The bill was sponsored by Sen. Cristina Castro (D-Elgin). Senate Bill 1290 creates the Immigrant Tenant Protection Act, which spells out that landlords cannot threaten to disclose or actually disclose information relating to the immigration status of a tenant to any person, including U.S. Immigration and Customs Enforcement (ICE) with the intent of harassing or intimidating the tenant.
"Obviously we're dealing with a hot-button topic," Righter said on the Senate floor. "But, if I'm a landlord and I discover a tenant is here illegally if this were law, what can't I do?"
Castro said landlords are not allowed to use their immigration status in retaliation, such as threatening to report a tenant if they come to the landlord to fix an issue with an apartment.
"This indicates that the landlord would not be allowed to report the tenant to proper authorities due to immigration status," Righter said. "Do you disagree with that?"
Righter asked if the bill was restricted solely to retaliation and Castro responded that immigrants contribute to the economy and should not live under a cloud of fear.
"The question you'll be asked by your constituents is, 'Did you really vote to prohibit me from reporting to authorities someone that is here illegally?'" Righter said. "You have people who are landlords in your districts. It is their property."
The bill passed the Senate with 34 Yes votes and 16 No votes.
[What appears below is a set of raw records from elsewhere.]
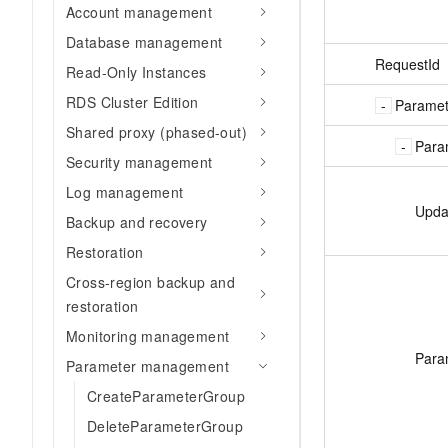
Account management
Database management
RequestId
Read-Only Instances
RDS Cluster Edition
Parame
Shared proxy (phased-out)
Para
Security management
Log management
Upda
Backup and recovery
Restoration
Cross-region backup and
restoration
Monitoring management
Para
Parameter management
CreateParameterGroup
DeleteParameterGroup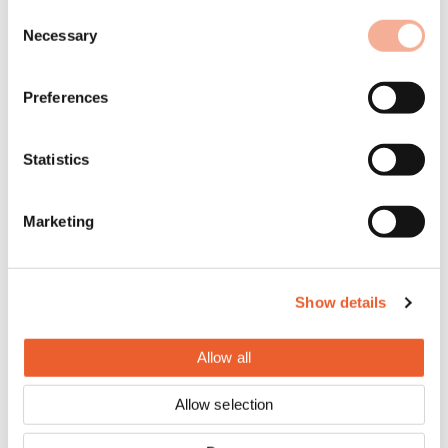
Consent
Necessary
Selection
Preferences
Statistics
Marketing
Show details
Allow all
Allow selection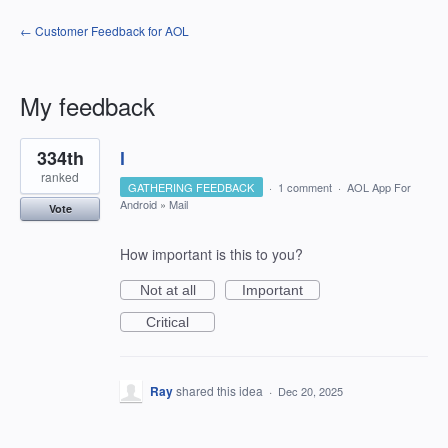
← Customer Feedback for AOL
My feedback
1
334th
l
result
found
ranked
GATHERING FEEDBACK
·
1 comment
·
AOL App For
Android
»
Mail
Vote
How important is this to you?
Not at all
Important
Critical
Ray
shared this idea
·
Dec 20, 2025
It will now go on to the House and was referred to the House Rules Committee.
The bill provides that the Immigrant Tenant Protection Act does not "enlarge or diminish a landlord's right to terminate a tenancy pursuant to existing State or local law; nor does the Act enlarge or diminish any ability of local government to regulate or enforce a prohibition against a landlord's harassment of a tenant," the bill states.